Vasiliy rose through the ranks of the Soviet air force, officially dying of alcoholism in 1962; however, this is still in question. He distinguished himself in World War II as a capable airman. Svetlana emigrated to the United States in 1967. Stalin may have married a third wife, Rosa Kaganovich, the sister of Lazar Kaganovich. In March 2001 Russian Independent Television NTV interviewed a previously unknown grandson living in Novokuznetsk, Yuri Davydov, who stated that his father had told him of his lineage, but, was told to keep quiet because of the campaign against Stalin's cult of personality.
Beside his suite in the Kremlin, Stalin had numerous domiciles. In 1919 he started with a country house near Usovo, he added dachas at Zuvalova and Kuntsevo (Blizhny dacha built by Miron Merzhanov). Before WWII he added the Lipki estate and Semyonovskaya, and had at least four dachas in the south by 1937, including one near Sochi. A luxury villa near Gagri was given to him by Beria. In Abkhazia he maintained a mountain retreat. After the war he added dachas at Novy Alon, near Sukhumi, in the Valdai Hills, and at Lake Mitsa. Another estate was near Zelyony Myss on the Black Sea. All these dachas, estates, and palaces were staffed, well furnished and equipped, kept safe by security forces, and were mainly used privately, rarely for diplomatic purposes. Between places Stalin would travel by car or train, never by air; he flew only once when attending the 1943 Tehran conference.
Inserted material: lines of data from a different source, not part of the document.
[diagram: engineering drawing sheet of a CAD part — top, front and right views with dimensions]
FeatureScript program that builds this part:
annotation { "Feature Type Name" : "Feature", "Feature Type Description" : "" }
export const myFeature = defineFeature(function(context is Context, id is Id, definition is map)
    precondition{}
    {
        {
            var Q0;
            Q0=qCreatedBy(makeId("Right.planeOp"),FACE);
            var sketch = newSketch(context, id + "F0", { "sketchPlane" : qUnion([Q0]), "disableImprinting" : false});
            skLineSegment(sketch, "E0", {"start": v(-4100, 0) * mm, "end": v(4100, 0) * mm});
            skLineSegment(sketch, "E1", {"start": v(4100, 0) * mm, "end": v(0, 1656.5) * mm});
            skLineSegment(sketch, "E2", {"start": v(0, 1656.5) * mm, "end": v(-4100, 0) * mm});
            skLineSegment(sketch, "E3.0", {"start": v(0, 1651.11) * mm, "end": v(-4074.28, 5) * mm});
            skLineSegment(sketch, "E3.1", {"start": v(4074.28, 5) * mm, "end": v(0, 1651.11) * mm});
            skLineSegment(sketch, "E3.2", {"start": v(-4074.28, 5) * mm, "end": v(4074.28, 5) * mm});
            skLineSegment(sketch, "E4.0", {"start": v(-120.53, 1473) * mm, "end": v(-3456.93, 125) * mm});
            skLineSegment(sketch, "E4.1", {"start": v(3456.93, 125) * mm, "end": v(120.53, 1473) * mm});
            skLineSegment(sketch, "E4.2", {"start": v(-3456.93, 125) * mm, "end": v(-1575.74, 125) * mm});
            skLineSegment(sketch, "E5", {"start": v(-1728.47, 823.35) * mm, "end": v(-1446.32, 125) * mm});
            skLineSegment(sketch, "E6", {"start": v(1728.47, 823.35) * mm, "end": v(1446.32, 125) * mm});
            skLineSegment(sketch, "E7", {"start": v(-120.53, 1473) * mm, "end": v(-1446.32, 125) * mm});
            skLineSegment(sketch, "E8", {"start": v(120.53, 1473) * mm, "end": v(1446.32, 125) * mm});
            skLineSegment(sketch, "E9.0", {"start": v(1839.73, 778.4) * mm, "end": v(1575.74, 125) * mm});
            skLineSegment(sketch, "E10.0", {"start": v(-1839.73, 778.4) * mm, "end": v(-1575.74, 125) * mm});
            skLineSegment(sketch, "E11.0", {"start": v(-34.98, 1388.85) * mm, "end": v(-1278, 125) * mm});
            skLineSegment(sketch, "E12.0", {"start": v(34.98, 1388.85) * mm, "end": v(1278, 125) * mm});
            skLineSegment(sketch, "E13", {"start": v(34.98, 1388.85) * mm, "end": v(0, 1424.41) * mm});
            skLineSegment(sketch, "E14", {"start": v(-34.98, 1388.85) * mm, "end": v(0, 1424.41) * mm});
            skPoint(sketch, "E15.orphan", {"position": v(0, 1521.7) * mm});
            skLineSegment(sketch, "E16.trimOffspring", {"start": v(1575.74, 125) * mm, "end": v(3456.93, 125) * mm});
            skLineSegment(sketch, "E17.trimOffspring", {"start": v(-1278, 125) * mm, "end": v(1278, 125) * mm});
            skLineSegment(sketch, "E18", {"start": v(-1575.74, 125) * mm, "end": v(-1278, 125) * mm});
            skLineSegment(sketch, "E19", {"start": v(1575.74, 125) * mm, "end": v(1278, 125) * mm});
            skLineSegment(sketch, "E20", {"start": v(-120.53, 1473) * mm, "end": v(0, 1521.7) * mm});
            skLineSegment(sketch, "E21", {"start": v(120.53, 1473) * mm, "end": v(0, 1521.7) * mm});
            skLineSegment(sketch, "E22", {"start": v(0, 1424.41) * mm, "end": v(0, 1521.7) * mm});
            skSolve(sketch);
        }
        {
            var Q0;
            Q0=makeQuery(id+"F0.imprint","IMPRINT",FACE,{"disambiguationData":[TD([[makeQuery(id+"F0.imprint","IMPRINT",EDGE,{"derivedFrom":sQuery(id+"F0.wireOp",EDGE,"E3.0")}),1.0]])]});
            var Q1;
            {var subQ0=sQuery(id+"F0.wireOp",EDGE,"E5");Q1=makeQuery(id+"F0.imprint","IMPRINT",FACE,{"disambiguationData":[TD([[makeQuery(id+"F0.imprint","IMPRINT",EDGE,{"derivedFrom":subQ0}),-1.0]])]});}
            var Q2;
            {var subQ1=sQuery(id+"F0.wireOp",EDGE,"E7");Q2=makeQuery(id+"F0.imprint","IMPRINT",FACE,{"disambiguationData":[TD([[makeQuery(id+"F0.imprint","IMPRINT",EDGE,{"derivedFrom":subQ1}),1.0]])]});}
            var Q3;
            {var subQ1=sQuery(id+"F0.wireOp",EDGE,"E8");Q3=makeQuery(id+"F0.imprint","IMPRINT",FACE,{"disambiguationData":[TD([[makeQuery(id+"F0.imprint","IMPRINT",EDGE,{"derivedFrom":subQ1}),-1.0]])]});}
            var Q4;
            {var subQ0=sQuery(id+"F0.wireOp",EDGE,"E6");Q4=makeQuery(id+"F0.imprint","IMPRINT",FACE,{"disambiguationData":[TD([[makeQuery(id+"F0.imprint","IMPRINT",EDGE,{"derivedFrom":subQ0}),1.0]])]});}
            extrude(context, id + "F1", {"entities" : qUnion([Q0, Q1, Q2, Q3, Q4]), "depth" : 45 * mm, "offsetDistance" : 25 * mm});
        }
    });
Historian Edvard Radzinsky used recently discovered secret archives and noted a story that changed Stalin's attitude toward religion. Stalin's greater tolerance for religion after 1943 was limited, and persecutions resumed at the end of the war, although on a lesser scale than had been existent in the 1930s. For these reasons it is unlikely that Stalin had changed his atheistic rejection of religion during this last portion of his lifetime.